George and Ira Gershwin, together with Al Jolson, were the darlings of New York. Boxer Jack Dempsey was the hero of every Irishman and "Lucky Lindy" triumphantly landed in Paris 33.5 hours after taking off from Roosevelt Field on Long Island. My father had a lot of real heroes in his day, living in a simpler time in America. He was a self-taught artist and loved books and Joyce Kilmer poems. A trip to the library downtown or the Art Center was a special treat for us kids.

Mom played the piano by ear after enduring piano lessons from grade-school nuns who cracked her knuckles with a ruler when she hit a wrong note. As such, there was always music and art in our house. My folks convinced us early on that "when you're Irish, you have a special gift for music, art and words, both written and spoken." And we felt lucky to be Irish.

My parents were married in September, 1928, with a first son born in July, 1929. When the country entered the Great Depression of 1929, Dad sold shoes at night to support his young family. He loved the days at the Blue Rocks baseball park and watching the the Philadelphia Athletics play when the New York Yankees were in town. 
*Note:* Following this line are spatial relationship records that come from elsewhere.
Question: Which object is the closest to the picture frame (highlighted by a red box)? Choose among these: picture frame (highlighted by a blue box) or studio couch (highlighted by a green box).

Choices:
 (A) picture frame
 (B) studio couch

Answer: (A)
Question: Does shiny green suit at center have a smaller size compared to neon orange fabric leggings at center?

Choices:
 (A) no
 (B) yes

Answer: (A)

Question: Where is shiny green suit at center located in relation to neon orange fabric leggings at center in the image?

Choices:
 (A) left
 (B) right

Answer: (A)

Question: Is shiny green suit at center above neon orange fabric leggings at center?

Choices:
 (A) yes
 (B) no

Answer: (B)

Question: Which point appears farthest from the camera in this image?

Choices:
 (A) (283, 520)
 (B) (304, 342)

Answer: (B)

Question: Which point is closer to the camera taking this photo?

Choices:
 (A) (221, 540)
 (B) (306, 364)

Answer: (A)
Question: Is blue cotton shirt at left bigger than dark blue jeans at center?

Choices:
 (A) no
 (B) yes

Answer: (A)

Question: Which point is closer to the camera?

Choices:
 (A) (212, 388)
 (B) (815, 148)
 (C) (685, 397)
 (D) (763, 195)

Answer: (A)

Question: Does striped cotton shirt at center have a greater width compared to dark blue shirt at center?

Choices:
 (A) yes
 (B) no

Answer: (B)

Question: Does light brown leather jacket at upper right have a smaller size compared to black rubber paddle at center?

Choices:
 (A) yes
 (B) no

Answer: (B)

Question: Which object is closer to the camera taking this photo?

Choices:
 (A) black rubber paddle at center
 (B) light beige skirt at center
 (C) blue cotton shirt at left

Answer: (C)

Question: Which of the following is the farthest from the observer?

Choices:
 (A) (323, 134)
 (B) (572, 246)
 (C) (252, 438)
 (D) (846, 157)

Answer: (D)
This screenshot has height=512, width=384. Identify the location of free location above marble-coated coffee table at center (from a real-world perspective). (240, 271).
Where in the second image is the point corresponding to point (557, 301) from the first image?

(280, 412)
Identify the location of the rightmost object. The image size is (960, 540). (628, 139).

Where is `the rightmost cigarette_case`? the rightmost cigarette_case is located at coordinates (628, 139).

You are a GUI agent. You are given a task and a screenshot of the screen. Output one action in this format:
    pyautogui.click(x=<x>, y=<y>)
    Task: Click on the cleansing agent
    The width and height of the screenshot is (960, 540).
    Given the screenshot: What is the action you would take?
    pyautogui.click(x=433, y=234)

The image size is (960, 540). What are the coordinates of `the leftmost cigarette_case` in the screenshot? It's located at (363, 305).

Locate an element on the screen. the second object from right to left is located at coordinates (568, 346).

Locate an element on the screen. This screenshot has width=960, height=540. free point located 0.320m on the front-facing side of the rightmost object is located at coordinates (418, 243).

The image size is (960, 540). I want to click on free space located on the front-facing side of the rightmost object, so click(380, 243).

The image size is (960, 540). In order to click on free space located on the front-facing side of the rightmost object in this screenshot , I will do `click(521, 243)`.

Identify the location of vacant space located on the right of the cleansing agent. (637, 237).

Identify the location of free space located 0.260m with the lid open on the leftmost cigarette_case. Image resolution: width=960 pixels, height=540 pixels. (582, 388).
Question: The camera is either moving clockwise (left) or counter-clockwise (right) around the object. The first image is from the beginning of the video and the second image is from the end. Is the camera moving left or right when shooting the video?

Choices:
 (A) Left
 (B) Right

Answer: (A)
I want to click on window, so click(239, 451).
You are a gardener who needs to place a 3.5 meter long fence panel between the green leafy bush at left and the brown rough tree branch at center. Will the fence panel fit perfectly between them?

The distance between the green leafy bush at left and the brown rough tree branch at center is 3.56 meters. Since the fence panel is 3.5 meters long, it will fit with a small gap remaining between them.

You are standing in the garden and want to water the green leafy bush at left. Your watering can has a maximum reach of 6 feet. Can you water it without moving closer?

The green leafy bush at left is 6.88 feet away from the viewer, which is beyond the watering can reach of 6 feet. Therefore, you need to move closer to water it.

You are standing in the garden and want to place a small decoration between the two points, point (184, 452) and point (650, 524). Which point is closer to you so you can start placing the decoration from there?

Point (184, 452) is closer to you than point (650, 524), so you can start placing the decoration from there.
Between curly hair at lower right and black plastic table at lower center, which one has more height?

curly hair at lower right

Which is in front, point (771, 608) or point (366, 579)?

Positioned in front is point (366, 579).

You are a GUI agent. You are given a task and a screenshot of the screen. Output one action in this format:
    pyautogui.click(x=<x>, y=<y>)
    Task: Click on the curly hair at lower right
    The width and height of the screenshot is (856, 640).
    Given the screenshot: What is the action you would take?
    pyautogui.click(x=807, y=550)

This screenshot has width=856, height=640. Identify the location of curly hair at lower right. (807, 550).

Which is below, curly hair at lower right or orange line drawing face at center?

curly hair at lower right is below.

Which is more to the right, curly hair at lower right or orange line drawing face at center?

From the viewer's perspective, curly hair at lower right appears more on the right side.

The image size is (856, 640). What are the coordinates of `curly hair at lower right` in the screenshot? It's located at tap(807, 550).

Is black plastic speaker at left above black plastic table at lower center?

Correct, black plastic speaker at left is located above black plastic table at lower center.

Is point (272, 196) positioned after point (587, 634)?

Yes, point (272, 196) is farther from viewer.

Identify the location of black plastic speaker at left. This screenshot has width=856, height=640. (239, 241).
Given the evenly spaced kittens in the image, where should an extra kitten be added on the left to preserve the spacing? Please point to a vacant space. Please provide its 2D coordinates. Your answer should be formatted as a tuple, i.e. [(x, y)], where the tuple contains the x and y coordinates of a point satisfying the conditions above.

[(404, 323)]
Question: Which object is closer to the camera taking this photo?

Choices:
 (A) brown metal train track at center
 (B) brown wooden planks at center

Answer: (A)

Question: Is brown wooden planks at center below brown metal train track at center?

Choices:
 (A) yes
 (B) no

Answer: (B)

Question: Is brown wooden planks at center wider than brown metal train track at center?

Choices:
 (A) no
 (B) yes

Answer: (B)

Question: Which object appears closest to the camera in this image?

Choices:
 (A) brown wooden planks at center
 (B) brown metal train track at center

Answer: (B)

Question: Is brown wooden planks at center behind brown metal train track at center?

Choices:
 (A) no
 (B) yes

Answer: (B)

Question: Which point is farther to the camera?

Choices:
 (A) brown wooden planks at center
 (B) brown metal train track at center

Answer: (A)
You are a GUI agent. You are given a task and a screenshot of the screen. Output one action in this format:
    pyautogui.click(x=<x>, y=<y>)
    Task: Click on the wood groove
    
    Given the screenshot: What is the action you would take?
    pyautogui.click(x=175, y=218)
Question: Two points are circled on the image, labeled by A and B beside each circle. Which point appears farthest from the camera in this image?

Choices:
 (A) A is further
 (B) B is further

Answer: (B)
And when the Black League baseball teams played in Wilmington and my maternal grandmother's town of Norristown, my father thought they played the best baseball of all. "They were the hungriest," he explained. We were right there cheering and putting his dimes in the passed-around team donation basket.

We giggled at his shoe salesman stories, especially the ones about the women who would say, "I just love these shoes but the right one is a little tight on this side." Dad would always answer, "No problem. We have a shoe stretcher in the back. Why don't I take that one and stretch it for you?" Taking it to the backroom, he'd light up a Chesterfield and give the shoe a tug or two. When he took it back a few minutes later, with his smiling, light blue eyes, carefully and gently tried the shoe on her again, the women would always say, "My, that is much better! I'll take them." That Irish charm won out again.

And years later, when I stretched out my hand to show my father my engagement ring, he said, "I only have one problem with you marrying Ray." Alarmed, I hesitantly asked, "What is it?"

"Guziak. Guziak. I'll never be able to pronounce your name," he joked. My father grew up and lived in a world of Leonards, Cannons, Kerrigans, Hennesseys, McGurks, Waldrons and O'Briens. Yet, somehow he learned to pronounce my new name. And because of my folk's influence, I still know I am lucky to be born Irish.

How do I know? No matter.... I just do.